Yes, people sometimes do funny things, and silly things and even obscure but useful things out of necessity or quirkiness of even fundamental belief in something. But only in America, I think, will you find so much of this kind of thing. And therein lies the strength and the truth of the American story. We are an inventive people because we live in a society that encourages and rewards individual thinking. Sometimes it is a laptop computer or a cell phone carried beyond the next step. Sometimes it is a rocket that goes to the outer reaches of the solar system. Sometimes it is just a better mouse trap. Sometimes it is a ball of paint. But every iteration of inventiveness happens because a person feels free to think, to try, to experiment, to fail and to succeed. And sometimes, to laugh.

That’s America, to me.

Sunday, February 5, 2012

A Meditation on the Sun (on an overcast morning)
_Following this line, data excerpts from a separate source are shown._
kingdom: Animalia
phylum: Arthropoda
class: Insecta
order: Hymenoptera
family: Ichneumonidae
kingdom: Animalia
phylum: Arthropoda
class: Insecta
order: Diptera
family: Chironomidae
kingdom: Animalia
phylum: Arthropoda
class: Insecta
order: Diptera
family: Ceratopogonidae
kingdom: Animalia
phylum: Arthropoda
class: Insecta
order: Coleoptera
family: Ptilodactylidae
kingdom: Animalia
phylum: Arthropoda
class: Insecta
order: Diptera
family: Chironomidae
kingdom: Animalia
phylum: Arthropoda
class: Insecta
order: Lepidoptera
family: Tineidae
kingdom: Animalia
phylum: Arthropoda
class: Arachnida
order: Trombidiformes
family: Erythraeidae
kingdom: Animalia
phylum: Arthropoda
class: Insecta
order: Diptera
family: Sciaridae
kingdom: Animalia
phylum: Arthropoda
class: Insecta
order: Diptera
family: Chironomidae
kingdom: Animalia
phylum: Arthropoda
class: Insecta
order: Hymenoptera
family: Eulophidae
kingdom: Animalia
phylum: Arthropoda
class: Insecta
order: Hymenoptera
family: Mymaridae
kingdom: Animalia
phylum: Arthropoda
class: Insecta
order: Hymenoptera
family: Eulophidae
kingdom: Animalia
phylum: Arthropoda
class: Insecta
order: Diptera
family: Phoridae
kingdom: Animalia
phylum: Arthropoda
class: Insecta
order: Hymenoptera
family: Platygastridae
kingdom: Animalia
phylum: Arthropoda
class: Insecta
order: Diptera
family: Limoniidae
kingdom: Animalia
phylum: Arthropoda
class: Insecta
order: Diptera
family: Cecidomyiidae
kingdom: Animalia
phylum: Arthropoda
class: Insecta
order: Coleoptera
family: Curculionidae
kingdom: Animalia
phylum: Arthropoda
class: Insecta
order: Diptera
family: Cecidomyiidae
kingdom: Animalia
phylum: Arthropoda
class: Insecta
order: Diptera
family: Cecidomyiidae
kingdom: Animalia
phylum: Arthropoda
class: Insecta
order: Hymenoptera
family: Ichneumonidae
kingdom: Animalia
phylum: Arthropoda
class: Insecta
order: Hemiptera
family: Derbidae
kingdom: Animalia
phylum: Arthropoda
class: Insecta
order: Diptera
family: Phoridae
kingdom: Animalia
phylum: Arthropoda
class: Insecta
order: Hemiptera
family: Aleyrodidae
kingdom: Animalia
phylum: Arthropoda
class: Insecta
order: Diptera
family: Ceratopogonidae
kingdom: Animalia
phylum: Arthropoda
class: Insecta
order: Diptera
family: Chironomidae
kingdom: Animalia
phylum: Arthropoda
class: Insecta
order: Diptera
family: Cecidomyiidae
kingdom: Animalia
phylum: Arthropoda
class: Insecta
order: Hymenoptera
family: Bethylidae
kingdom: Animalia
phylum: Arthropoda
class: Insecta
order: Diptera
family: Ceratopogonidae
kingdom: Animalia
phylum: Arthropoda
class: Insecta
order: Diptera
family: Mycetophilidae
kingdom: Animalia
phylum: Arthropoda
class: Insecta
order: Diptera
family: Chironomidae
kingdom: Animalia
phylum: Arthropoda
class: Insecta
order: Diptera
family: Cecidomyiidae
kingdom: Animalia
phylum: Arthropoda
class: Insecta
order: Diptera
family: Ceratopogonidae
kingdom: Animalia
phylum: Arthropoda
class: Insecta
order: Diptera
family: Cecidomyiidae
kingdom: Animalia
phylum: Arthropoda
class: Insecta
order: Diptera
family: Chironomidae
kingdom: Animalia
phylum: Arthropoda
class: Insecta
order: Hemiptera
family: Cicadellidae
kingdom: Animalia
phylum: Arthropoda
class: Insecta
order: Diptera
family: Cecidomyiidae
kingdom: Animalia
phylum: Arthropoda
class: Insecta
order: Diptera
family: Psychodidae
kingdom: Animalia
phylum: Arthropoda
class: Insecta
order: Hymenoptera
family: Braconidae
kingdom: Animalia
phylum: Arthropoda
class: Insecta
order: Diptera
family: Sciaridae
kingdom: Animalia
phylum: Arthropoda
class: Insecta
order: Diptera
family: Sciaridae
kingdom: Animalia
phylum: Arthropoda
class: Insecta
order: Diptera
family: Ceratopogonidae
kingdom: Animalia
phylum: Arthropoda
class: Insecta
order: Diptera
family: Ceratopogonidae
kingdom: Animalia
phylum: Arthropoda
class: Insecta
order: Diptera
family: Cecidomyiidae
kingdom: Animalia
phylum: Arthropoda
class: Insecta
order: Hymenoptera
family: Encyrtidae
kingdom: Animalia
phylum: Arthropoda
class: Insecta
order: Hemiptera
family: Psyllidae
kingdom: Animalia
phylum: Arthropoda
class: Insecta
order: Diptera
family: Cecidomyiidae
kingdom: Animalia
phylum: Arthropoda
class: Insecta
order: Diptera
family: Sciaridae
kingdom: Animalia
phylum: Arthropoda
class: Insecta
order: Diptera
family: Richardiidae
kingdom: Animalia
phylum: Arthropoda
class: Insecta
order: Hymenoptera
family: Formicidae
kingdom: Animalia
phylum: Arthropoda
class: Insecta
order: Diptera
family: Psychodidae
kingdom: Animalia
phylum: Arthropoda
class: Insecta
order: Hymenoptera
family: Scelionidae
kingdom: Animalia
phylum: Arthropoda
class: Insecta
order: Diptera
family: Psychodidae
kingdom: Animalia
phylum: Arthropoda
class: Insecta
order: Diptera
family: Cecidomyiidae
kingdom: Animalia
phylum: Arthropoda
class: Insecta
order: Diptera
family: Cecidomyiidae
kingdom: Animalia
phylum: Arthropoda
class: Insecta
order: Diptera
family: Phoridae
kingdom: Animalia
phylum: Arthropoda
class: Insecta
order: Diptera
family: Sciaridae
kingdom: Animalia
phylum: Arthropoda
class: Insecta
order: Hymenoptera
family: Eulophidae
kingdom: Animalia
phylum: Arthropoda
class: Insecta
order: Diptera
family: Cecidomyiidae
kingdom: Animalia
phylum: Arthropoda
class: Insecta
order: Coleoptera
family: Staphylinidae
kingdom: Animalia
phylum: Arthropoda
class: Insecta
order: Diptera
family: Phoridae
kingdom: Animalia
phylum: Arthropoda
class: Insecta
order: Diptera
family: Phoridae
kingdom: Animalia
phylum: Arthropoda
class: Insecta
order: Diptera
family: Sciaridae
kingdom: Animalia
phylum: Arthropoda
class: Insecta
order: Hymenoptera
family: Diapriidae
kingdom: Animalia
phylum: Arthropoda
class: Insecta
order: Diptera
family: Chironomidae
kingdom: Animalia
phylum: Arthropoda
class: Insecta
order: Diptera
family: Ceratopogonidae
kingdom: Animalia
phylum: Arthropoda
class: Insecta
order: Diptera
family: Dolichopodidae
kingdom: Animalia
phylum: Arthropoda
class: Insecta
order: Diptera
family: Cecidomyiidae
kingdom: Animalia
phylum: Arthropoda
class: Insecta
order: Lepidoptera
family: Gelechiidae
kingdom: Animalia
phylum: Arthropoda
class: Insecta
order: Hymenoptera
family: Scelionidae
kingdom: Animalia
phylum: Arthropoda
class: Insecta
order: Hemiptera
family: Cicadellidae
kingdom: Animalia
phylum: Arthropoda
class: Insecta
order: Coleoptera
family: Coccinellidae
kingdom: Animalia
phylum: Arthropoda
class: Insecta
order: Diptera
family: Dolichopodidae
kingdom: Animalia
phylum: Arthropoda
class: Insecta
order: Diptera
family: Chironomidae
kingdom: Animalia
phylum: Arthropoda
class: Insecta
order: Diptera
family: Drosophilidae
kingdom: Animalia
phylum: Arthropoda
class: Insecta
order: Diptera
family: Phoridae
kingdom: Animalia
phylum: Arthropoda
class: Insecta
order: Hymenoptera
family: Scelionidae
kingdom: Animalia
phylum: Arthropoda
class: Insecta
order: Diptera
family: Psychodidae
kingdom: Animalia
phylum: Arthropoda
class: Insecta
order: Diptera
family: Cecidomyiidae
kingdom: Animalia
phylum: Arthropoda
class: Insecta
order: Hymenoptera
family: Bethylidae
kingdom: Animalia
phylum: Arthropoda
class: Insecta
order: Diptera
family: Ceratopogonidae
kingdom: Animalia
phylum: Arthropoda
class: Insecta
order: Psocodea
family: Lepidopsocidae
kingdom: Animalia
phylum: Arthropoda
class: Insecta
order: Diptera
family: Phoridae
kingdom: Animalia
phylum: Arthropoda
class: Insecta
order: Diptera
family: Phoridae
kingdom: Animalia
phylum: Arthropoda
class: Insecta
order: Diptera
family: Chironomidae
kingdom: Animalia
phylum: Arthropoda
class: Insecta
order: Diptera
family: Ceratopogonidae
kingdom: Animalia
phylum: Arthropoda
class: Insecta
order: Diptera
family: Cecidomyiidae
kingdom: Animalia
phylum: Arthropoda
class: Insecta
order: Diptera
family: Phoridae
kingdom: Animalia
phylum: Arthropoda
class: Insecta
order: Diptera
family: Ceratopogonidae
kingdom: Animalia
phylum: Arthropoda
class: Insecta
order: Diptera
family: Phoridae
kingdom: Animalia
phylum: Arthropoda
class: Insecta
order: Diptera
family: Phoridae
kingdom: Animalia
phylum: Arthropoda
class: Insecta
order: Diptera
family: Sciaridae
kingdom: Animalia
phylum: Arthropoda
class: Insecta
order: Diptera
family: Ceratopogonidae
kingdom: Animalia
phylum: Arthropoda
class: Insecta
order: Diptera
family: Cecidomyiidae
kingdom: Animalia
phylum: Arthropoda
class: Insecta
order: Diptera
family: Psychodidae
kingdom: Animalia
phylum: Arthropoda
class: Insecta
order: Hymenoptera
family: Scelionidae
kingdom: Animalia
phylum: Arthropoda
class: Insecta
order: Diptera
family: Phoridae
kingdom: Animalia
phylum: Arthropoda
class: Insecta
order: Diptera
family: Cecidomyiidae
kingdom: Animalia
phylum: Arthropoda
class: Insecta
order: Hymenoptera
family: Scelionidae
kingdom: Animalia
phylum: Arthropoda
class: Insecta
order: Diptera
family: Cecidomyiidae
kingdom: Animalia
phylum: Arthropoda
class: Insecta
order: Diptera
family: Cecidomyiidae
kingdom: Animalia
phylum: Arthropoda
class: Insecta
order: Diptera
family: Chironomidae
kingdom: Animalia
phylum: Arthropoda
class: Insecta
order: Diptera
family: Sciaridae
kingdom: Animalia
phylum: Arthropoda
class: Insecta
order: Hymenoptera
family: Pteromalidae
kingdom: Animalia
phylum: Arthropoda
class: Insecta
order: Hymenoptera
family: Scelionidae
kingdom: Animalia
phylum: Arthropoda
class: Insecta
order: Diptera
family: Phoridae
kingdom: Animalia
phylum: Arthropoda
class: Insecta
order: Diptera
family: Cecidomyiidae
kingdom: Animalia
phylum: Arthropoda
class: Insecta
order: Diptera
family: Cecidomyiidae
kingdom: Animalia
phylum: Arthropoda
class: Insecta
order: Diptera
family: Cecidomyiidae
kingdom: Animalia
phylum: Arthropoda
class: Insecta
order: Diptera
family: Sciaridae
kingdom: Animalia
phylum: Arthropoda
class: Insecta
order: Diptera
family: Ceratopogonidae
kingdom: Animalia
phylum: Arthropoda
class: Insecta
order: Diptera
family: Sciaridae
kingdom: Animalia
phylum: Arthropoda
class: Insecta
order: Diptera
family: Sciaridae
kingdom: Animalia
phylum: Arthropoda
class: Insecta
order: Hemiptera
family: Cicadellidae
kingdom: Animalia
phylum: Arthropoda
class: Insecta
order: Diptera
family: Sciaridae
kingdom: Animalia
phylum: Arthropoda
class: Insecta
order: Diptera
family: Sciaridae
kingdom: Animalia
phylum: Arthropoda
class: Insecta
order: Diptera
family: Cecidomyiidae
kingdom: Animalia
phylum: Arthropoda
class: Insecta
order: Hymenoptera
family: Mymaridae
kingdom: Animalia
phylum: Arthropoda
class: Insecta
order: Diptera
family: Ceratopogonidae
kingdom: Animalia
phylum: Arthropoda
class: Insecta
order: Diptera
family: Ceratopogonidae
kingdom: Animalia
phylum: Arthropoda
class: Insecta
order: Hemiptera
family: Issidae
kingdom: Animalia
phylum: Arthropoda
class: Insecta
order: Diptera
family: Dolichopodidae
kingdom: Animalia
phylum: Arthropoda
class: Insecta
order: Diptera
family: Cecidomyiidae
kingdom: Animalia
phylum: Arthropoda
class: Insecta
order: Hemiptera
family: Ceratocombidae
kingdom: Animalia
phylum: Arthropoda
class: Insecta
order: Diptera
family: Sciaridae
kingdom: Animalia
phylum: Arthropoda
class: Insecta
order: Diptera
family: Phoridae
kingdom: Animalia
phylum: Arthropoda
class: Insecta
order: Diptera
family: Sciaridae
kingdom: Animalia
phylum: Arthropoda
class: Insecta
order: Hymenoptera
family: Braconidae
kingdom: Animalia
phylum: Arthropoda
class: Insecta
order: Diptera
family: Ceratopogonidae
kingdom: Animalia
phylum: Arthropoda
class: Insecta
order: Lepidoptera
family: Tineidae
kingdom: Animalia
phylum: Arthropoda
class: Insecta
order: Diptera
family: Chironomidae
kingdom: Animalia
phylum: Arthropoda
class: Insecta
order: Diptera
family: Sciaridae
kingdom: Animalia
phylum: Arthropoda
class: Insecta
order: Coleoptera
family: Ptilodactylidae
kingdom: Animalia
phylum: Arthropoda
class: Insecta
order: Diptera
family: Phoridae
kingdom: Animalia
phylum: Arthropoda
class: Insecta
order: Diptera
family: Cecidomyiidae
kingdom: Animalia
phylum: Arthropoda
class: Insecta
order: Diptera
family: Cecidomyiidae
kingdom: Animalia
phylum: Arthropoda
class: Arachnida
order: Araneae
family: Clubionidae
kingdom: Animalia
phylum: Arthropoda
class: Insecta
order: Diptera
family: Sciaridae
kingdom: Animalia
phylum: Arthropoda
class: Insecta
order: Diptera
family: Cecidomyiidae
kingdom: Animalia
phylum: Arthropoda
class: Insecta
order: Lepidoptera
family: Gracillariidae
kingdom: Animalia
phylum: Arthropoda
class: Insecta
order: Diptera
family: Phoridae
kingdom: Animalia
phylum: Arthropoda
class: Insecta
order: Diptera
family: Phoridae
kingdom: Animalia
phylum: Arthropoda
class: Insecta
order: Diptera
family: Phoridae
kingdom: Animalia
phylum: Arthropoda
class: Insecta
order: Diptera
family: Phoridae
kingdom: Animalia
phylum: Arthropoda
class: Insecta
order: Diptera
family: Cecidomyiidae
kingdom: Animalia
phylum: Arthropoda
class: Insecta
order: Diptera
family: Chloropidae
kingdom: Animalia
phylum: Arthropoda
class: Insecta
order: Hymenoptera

"What a beautiful day the Lord hath made. Let us rejoice and be glad in it."

There is something about a sunrise that gives all who live to see it a mystical and metaphysical uplift. What is it about the rising of the sun that draws people to want to experience it, to be a part of it?

I was walking along the beach one morning in the Fall. There were few of us about at that hour, the hour when the sun is still below the horizon, but is sending its first feelers out, perhaps to see if we are still here, if there will be people to welcome it as it rises above us.

We are here, Sun, awaiting you. You giver of life, you sometimes taker, too. We cannot live without you, we need your light, your warmth, your explosions of rays and waves that cause our inner harps to vibrate. We are your vassals, and your vessels.

What is it that attracts us? Why is there always someone, somewhere, waiting for the sun to rise? Early man thought that day was life and night was death; that we died when we slept, that we were reborn with the awakening of day. That dreams were the other life: the one we lived while we were "dead to the world" in sleep. Still within us, somewhere primitive, pre-historic, perhaps pre-speech or even pre-upright posture lies our attachment to the sun. We need to know it is there, and so we awaken each day looking for it in our lives.

On the beach, in the forest, from the window that only faces another building, we pull aside the curtain of night, of darkness, to search for that ray of light, for first light, for the assurance that we have been reborn another day.

What a beautiful day the Lord hath made. I rejoice in it, and am glad.